**Your objective**
Count the lines containing "Major" in the entries underneath, and state that count without anything else.

Material provided START

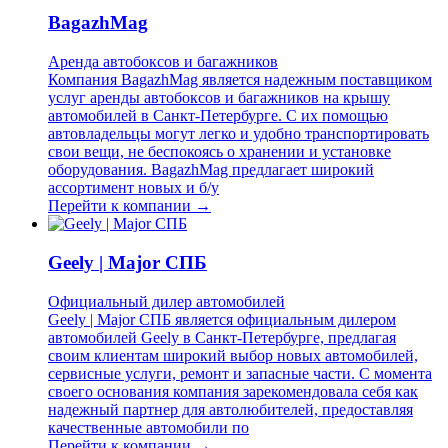
BagazhMag
Аренда автобоксов и багажников
Компания BagazhMag является надежным поставщиком
услуг аренды автобоксов и багажников на крышу
автомобилей в Санкт-Петербурге. С их помощью
автовладельцы могут легко и удобно транспортировать
свои вещи, не беспокоясь о хранении и установке
оборудования. BagazhMag предлагает широкий
ассортимент новых и б/у
Перейти к компании →
Geely | Major СПБ
Официальный дилер автомобилей
Geely | Major СПБ является официальным дилером
автомобилей Geely в Санкт-Петербурге, предлагая
своим клиентам широкий выбор новых автомобилей,
сервисные услуги, ремонт и запасные части. С момента
своего основания компания зарекомендовала себя как
надежный партнер для автолюбителей, предоставляя
качественные автомобили по
Перейти к компании →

Material provided END

**Expected answer**
2